Critics Call Trump Election Panel a ‘Sham’

‘We need to be vigilant and rely on the evidence and the data.’

U.S. President Donald Trump, stands with House Speaker Paul D. Ryan and Freedom Caucus Chairman Mark Meadows after Republicans passed legislation aimed at repealing and replacing ObamaCare, during an event in the Rose Garden at the White House, on May 4, 2017 in Washington, D.C.

Voting-rights advocates lambasted a new Trump administration directive to probe alleged election fraud, calling the effort a distraction that also could ultimately prevent legitimate voters from casting ballots.

President Donald Trump signed the executive order Thursday creating a commission, led by Vice President Mike Pence, to study the U.S. voter registration and election system. It comes months after Trump alleged, without evidence, that thousands of noncitizens had voted in the 2016 elections.

Even many Republicans have said such a commission is an unnecessary use of government resources because numerous other studies show no indication of widespread election fraud.

Critics of the new Presidential Advisory Commission on Election Integrity said the administration ought to focus instead on voter suppression concerns as well as potential Russian hacking and interference in the 2016 elections, a scandal that has only intensified this week with Trump’s firing of FBI Director James B. Comey.

“This is a sham commission that is going to be distracting us, distracting our country from very real problems that we should be confronting,” said Myrna Pérez of the Brennan Center for Justice. “We need to be vigilant and rely on the evidence and the data.”

The Brennan Center at New York University’s School of Law recently issued a report after studying 42 jurisdictions with the most noncitizen residents, concluding that such instances of fraud are “extraordinarily rare,” Pérez said.

Critics of Trump’s commission also said they were concerned that its leaders, Pence and vice chairman Kansas Secretary of State Kris Kobach, may have too much sway over the bipartisan panel.

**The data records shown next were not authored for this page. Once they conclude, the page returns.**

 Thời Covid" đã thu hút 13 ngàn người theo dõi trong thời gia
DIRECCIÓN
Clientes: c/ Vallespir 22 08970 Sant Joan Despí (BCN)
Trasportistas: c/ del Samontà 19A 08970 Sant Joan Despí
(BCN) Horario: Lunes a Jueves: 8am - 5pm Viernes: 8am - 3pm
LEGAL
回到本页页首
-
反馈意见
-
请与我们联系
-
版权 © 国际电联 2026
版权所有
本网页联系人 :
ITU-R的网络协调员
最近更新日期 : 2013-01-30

“I do think that it is problematic to set up a commission headed by two Republicans if you want it to have credibility,” said Ellen Weintraub, a Democratic member of the Federal Election Commission. “This whole topic has been studied in great depth, and nobody’s come up with any real evidence of voter fraud.”

A concern, Weintraub said, is that “voter fraud allegations have been used in the past as a pretext for adopting measures that restrict people’s ability to vote. That’s the real fraud we ought to be worried about — disenfranchising people.”

Voter suppression

Other members of the commission are expected to include Indiana Secretary of State Connie Lawson, a Republican who in the mid-2000s sponsored a strict voter identification law in her state. Democratic members include New Hampshire Secretary of State Bill Gardner and Maine Secretary of State Matthew Dunlap.

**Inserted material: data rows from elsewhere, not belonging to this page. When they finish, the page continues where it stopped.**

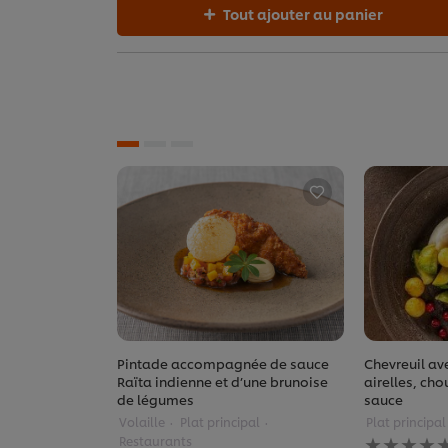
Tout ajouter au panier
Pintade accompagnée de sauce
Chevreuil ave
Raïta indienne et d’une brunoise
airelles, cho
de légumes
sauce
Volaille
Plat principal
Plat principal
Aucune
Restaurants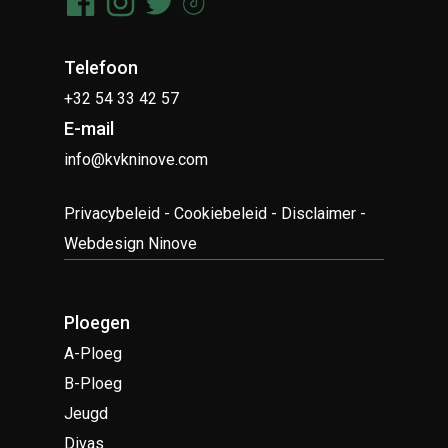
Telefoon
+32 54 33 42 57
E-mail
info@kvkninove.com
Privacybeleid
-
Cookiebeleid
-
Disclaimer
-
Webdesign Ninove
Ploegen
A-Ploeg
B-Ploeg
Jeugd
Divas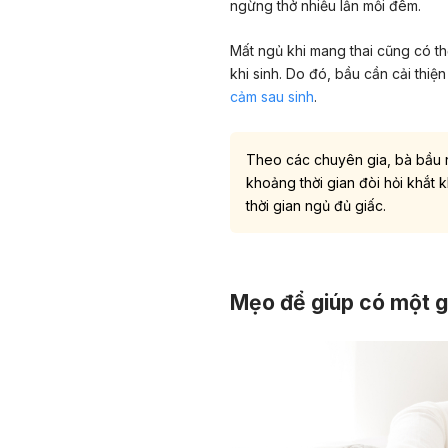
ngừng thở nhiều lần mỗi đêm.
Mất ngủ khi mang thai cũng có 
khi sinh. Do đó, bầu cần cải thiệ
cảm sau sinh
.
Theo các chuyên gia, bà bầu n
khoảng thời gian đòi hỏi khắt 
thời gian ngủ đủ giấc.
Mẹo để giúp có một gi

The executive order tasked the commission with identifying laws and rules that “undermine the American people’s confidence in the integrity of the voting process” and with exposing vulnerabilities in the voting system “that could lead to improper voter registration and improper voting, including fraudulent voter registration and fraudulent voting.”

White House spokeswoman Sarah Huckabee Sanders said Thursday the administration expects the commission to complete its report by 2018. 

“The experts and officials on this commission will follow the facts where they lead,” she told reporters. “Meetings and hearings will be open to the public for comments and input. And we will share those updates as we have them.”

Election lawyers said that it was notable that the president did not ask the commission to similarly evaluate cases of alleged voter suppression.

“This is not a good day for those who believe we should have a system where all eligible voters, but only eligible voters, can easily cast a ballot that will be fairly and accurately counted,” election lawyer Rick Hasen wrote on his blog.

Chris Carson, president of the League of Women Voters, said the executive branch should focus on protecting the U.S. election system from future foreign hacking incidents.

“The real purpose of this effort is to justify President Trump’s false claims of widespread voter fraud in the 2016 elections,” Carson said. “This is part of a wider effort to suppress the vote, keep certain politicians in power, and undermine our elections by spreading falsehoods.”

Wade Henderson, president and CEO of The Leadership Conference on Civil and Human Rights, added in a statement: “This executive order is a farce, plain and simple, and a seemingly naked attempt by President Trump to divert attention from his firing of FBI Director James Comey and the very serious investigation into possible collusion between the Trump campaign and Russia to influence the 2016 election. No one should be fooled.”